* **Problem to work on**:
Without changing a character, return the entries, but not the images they hold.

[Start of Attachment]

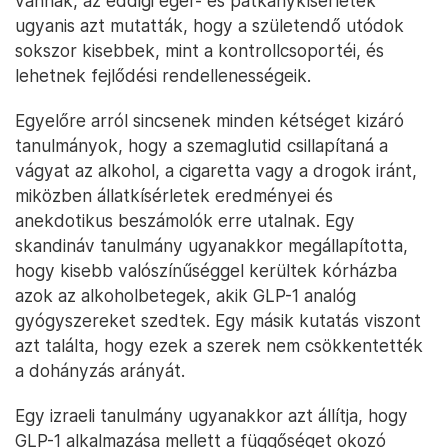
vannak, az eddigi egér- és patkánykísérletek
ugyanis azt mutatták, hogy a születendő utódok
sokszor kisebbek, mint a kontrollcsoportéi, és
lehetnek fejlődési rendellenességeik.
Egyelőre arról sincsenek minden kétséget kizáró
tanulmányok, hogy a szemaglutid csillapítaná a
vágyat az alkohol, a cigaretta vagy a drogok iránt,
miközben állatkísérletek eredményei és
anekdotikus beszámolók erre utalnak. Egy
skandináv tanulmány ugyanakkor megállapította,
hogy kisebb valószínűséggel kerültek kórházba
azok az alkoholbetegek, akik GLP-1 analóg
gyógyszereket szedtek. Egy másik kutatás viszont
azt találta, hogy ezek a szerek nem csökkentették
a dohányzás arányát.
Egy izraeli tanulmány ugyanakkor azt állítja, hogy
GLP-1 alkalmazása mellett a függőséget okozó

[End of Attachment]

* **Solution for this task**:
vannak, az eddigi egér- és patkánykísérletek
ugyanis azt mutatták, hogy a születendő utódok
sokszor kisebbek, mint a kontrollcsoportéi, és
lehetnek fejlődési rendellenességeik.
Egyelőre arról sincsenek minden kétséget kizáró
tanulmányok, hogy a szemaglutid csillapítaná a
vágyat az alkohol, a cigaretta vagy a drogok iránt,
miközben állatkísérletek eredményei és
anekdotikus beszámolók erre utalnak. Egy
skandináv tanulmány ugyanakkor megállapította,
hogy kisebb valószínűséggel kerültek kórházba
azok az alkoholbetegek, akik GLP-1 analóg
gyógyszereket szedtek. Egy másik kutatás viszont
azt találta, hogy ezek a szerek nem csökkentették
a dohányzás arányát.
Egy izraeli tanulmány ugyanakkor azt állítja, hogy
GLP-1 alkalmazása mellett a függőséget okozó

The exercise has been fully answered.